What you have to do:
Reproduce the full passage on adapting the step size in a search, word for word and in its original order.

Supplied text:
Changing the step size according to recent performance adapts the scale of the search to the local terrain in the search space. It does not only move from coarse grained search to fine grained search, but it is able to re-expand if the function becomes flatter. There are many situations in which, adapting step sizes helps the algorithm be more efficient and robust. First, by starting with large step sizes, the algorithm is able to ignore the small local maxima at the initial stage of the search. Secondly, in simple functions, changing the step size in multiples of 2, leads to logarithmic behavior in the distance to the maximum. This is standard in typical line-search techniques, however my algorithm does not restrict itself to a line and adapts its direction -- as will be explained in the next chapter -- simultaneously with the step size. By not diving into detailed line minimizations, the algorithm is able to locate promising regions faster. Finally, a smaller step size may help determine the right direction. Once a good direction is found, the algorithm can move faster by expanding again.
Figure:
Starting with large steps is helpful for ignoring small local maxima at the
initial stage of the search.

Rows:
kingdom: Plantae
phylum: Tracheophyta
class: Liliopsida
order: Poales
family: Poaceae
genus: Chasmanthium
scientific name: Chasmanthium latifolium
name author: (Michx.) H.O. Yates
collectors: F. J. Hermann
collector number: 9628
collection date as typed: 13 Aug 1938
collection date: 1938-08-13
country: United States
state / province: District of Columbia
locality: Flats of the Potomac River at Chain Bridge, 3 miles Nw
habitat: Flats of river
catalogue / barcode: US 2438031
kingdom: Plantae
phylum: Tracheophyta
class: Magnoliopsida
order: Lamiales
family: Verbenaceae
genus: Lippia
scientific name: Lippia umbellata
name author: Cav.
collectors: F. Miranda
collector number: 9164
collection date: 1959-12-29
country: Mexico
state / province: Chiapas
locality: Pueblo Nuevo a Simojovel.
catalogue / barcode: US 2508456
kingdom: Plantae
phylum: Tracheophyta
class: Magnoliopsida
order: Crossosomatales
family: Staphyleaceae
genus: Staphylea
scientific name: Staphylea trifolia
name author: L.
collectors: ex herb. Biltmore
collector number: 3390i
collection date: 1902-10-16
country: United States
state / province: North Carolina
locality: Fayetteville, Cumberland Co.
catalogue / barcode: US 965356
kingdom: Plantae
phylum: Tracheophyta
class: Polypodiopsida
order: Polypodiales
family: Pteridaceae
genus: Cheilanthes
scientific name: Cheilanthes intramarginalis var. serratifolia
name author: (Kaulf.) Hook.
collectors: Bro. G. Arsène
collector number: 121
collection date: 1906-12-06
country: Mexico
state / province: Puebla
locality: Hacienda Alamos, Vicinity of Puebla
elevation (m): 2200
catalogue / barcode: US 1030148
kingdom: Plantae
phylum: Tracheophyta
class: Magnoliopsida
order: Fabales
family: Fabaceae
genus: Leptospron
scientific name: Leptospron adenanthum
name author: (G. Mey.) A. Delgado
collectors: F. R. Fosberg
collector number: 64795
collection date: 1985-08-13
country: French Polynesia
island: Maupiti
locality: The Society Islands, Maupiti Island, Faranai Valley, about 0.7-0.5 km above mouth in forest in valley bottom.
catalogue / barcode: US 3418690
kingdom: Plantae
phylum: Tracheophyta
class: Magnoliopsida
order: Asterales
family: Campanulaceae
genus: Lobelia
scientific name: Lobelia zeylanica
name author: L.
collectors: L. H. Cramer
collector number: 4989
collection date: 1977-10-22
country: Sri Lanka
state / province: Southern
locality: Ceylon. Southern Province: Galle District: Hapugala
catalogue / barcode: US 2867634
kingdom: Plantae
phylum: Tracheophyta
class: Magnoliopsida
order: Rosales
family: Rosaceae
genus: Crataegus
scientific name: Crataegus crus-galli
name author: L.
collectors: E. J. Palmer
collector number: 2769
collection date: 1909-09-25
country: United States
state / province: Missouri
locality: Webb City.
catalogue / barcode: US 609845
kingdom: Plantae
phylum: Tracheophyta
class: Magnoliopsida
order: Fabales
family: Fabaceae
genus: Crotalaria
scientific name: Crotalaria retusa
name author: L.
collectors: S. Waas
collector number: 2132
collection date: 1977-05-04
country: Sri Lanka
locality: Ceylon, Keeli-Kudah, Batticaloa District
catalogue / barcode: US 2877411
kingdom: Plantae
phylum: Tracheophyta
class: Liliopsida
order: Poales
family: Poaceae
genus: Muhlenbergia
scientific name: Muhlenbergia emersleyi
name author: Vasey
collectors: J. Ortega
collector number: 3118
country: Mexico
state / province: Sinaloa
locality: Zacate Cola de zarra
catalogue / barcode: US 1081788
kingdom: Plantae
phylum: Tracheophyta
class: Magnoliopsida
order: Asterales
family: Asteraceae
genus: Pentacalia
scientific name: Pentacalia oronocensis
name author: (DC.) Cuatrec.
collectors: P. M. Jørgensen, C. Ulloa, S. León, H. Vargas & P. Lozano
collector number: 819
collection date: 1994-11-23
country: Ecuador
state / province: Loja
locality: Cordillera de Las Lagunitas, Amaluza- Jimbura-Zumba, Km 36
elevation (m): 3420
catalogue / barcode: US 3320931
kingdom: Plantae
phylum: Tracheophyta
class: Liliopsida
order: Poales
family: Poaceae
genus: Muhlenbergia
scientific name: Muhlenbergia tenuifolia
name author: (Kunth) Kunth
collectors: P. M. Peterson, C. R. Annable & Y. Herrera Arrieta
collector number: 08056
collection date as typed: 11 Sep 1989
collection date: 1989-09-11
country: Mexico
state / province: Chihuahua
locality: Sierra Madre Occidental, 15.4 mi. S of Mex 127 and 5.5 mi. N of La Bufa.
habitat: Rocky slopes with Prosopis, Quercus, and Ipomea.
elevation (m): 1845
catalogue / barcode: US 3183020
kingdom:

Solved exercise:
Changing the step size according to recent performance adapts the scale of the search to the local terrain in the search space. It does not only move from coarse grained search to fine grained search, but it is able to re-expand if the function becomes flatter. There are many situations in which, adapting step sizes helps the algorithm be more efficient and robust. First, by starting with large step sizes, the algorithm is able to ignore the small local maxima at the initial stage of the search. Secondly, in simple functions, changing the step size in multiples of 2, leads to logarithmic behavior in the distance to the maximum. This is standard in typical line-search techniques, however my algorithm does not restrict itself to a line and adapts its direction -- as will be explained in the next chapter -- simultaneously with the step size. By not diving into detailed line minimizations, the algorithm is able to locate promising regions faster. Finally, a smaller step size may help determine the right direction. Once a good direction is found, the algorithm can move faster by expanding again.
Figure:
Starting with large steps is helpful for ignoring small local maxima at the
initial stage of the search.